Researchers in New York examined the ears of 8,710 teenage girls who lived in a foster care facility between 1985 and 2008. These young women were from homes and neighborhoods “stressed by poverty, substance abuse, and violence,” according to a study published online Tuesday in the Journal of Adolescent Health.

At the beginning of the study, 10.1% of the girls were diagnosed with high-frequency hearing loss. Twenty-four years later, that figure had nearly doubled to 19.2%, the researchers found.

What’s more, among girls with documented hearing loss, the proportion that were classified as having cases that were “mild or greater” (as opposed to “slight”) rose from 26% in 1985 to 61% in 2008.

In 2001, researchers began asking the teens about their use of personal listening devices. In that year, 18% said they listened to music through headsets; by 2008 that figure had ballooned to 76%.

The number of girls who listened for more than three hours per day tripled during that period, according to the study. Nearly 24% of those who spent a significant chunk of their day with earbuds in their ears were diagnosed with high-frequency hearing loss, and almost 20% wound up with tinnitus, or “ringing in the ear.”

TASK INSTRUCTIONS: In the text on teen hearing loss, write out the passage starting with "Researchers in New" and going on through "ballooned to 76%.", swapping "personal listening devices" for "portable music players".

Text extracted from each page
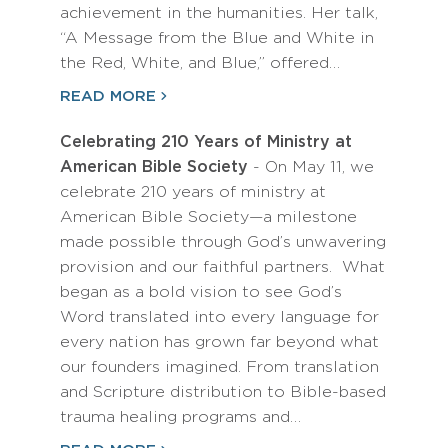
achievement in the humanities. Her talk,
“A Message from the Blue and White in
the Red, White, and Blue,” offered…
READ MORE
Celebrating 210 Years of Ministry at
American Bible Society
- On May 11, we
celebrate 210 years of ministry at
American Bible Society—a milestone
made possible through God’s unwavering
provision and our faithful partners. What
began as a bold vision to see God’s
Word translated into every language for
every nation has grown far beyond what
our founders imagined. From translation
and Scripture distribution to Bible-based
trauma healing programs and…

TASK RESPONSE:
Researchers in New York examined the ears of 8,710 teenage girls who lived in a foster care facility between 1985 and 2008. These young women were from homes and neighborhoods “stressed by poverty, substance abuse, and violence,” according to a study published online Tuesday in the Journal of Adolescent Health.

At the beginning of the study, 10.1% of the girls were diagnosed with high-frequency hearing loss. Twenty-four years later, that figure had nearly doubled to 19.2%, the researchers found.

What’s more, among girls with documented hearing loss, the proportion that were classified as having cases that were “mild or greater” (as opposed to “slight”) rose from 26% in 1985 to 61% in 2008.

In 2001, researchers began asking the teens about their use of portable music players. In that year, 18% said they listened to music through headsets; by 2008 that figure had ballooned to 76%.